The essential challenge of speculation is not knowing what will happen. If we did know for certain, it wouldn’t be speculation. It would be a sure thing. It’d be easier for me to believe in Santa Claus than in a “sure thing” investment. But if we work with highly cyclical markets, we can pretty much know that it’s time to buy when they’ve fallen and time to sell when they’ve risen. As long as we’re not talking about something obsolete, banned, a passing fad, etc., we can know that low prices are a buying signal.
Speculating in cyclical markets is all about harnessing the power of investing in “when, not if” questions as described above. Understanding the prices and values of things in cyclical markets answers the specific questions of when to buy and when to sell. We look for good buys when cyclical markets are oversold, and we look to exit our positions when those markets are overbought. In neither case do we try to time the markets. That’s a fool’s errand. But looking at the difference between price and value tells us generally when it’s time to buy and sell.
The details, of course, are determined by the specific commodities, equities, options, debt offerings, and so forth.
Who Should Speculate?
This may seem like a silly question, but it’s actually central. With no intention to insult anyone, the frank fact of the matter is that not everyone should be a speculator. Among those who are better off staying away are people who:
- have low tolerances for risk;
- know they lack discipline;
- have no speculative funds they can afford to lose;
- are very emotional;
- have specific near-term deadlines for making money; and
- know they are not good in stressful situations.
The timeless dictum, “know thyself,” is essential for speculators. Success here takes courage and discipline. Those who know they have these strengths can do very well.
It starts with being honest with oneself. Make an informed decision. Then stick with it.
Why Speculate?
Why take risks and deal with the stress of speculation? As I said at the outset, we do it to make serious money. But there’s more to it than that. At least for me.
The kind of rational, disciplined mind that succeeds at speculation tends to be the kind of mind I’d like to see succeed in life in general. I’ve known many speculators in my life, and none was like the evil profiteers depicted in cartoons. Real speculators, acting in their own self-interest, help the market’s invisible hand make the world a better place. The ones I know tend to be interesting, forward-looking people.
I bring this up because many financially successful people are prone to feeling guilty about having while others have not.
I’m here to tell you that honest market participants have nothing to feel guilty about.
We do not get rich by making others poor. We do so via voluntary transactions that both side feel are in their interests. This is not only ethical—it is the very engine of human progress.
Everybody can learn. Everybody can take calculated risks, if they dare. And everyone has the right to profit if the make the right call.

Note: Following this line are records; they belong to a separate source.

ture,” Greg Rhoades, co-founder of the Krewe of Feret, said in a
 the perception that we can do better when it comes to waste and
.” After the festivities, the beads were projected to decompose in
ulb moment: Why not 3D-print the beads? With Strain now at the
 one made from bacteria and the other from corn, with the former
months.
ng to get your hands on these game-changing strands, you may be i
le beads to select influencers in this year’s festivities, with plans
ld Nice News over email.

This is not only fair, it’s just.
Entrepreneurs who bring to market a better mousetrap, a more effective medicine, a cheaper refrigerator, or even a pocket device which puts more music at the average person’s fingertips than the mightiest kings and queens had access to in the past… these people are heroes, not villains. Even if the motives were the pursuit of profit, these developments are win-win transactions for all of humanity.

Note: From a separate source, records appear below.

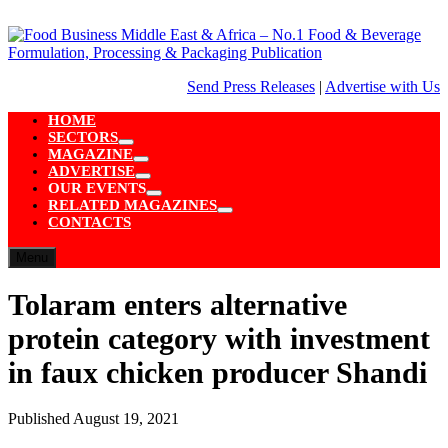
Skip
to
content
Send Press Releases
|
Advertise with Us
HOME
SECTORS
Show
MAGAZINE
sub
Show
ADVERTISE
menu
sub
Show
OUR EVENTS
menu
sub
Show
RELATED MAGAZINES
menu
sub
Show
CONTACTS
menu
sub
menu
Menu
Tolaram enters alternative
protein category with investment
in faux chicken producer Shandi
Published
August 19, 2021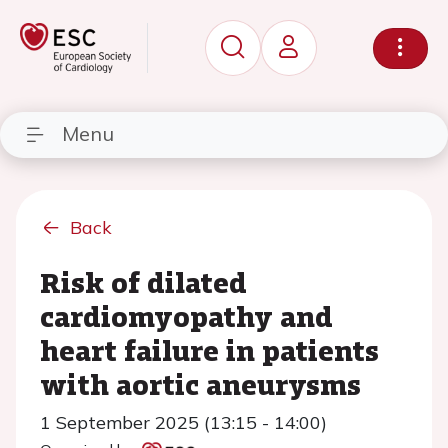
Menu
Back
Risk of dilated
cardiomyopathy and
heart failure in patients
with aortic aneurysms
1 September 2025 (13:15 - 14:00)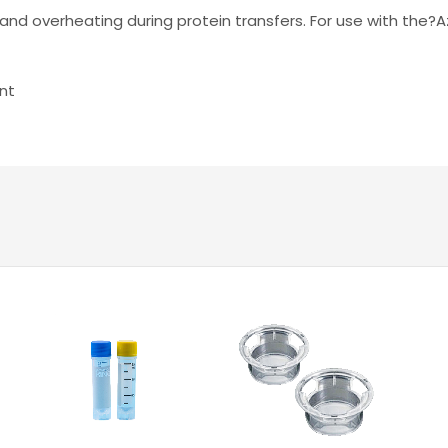
and overheating during protein transfers. For use with the?A
nt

As speculators, we are part of this market process.
So don’t feel guilty. And don’t be scared. Remember, the odds aren’t set against you—if you’re willing to learn. And as long as you participate in the market on a voluntary basis, you are a force for good in our world.
As Earl Nightingale used to say, the wealth you accumulate is a measure of your service to others.
You should be proud to be a successful market participant.
I hope that, with our help, you become a great speculator.